Dataset entries:

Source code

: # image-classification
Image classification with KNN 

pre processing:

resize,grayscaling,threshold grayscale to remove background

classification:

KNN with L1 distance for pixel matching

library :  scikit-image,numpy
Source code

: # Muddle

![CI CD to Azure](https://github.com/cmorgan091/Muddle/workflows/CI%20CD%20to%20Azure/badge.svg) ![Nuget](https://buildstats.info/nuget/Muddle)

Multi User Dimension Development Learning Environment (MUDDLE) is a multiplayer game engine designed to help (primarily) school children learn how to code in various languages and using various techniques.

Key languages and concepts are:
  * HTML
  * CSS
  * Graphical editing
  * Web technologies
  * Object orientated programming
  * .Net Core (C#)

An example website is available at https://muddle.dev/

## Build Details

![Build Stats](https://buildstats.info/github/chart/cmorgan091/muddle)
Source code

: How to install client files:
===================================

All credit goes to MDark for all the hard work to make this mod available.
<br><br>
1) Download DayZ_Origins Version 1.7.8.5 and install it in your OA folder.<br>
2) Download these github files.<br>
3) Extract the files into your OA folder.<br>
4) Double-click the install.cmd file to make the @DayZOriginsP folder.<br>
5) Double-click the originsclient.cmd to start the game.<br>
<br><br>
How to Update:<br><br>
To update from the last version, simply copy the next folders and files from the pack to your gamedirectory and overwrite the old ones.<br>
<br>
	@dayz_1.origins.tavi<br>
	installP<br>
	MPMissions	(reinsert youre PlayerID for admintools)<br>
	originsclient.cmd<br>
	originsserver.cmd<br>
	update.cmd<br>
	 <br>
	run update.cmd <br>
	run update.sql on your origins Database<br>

_BRIEF_
Pull out every line above that contains the string "Download".

_THE COMPLETED TASK_
1) Download DayZ_Origins Version 1.7.8.5 and install it in your OA folder.<br>
2) Download these github files.<br>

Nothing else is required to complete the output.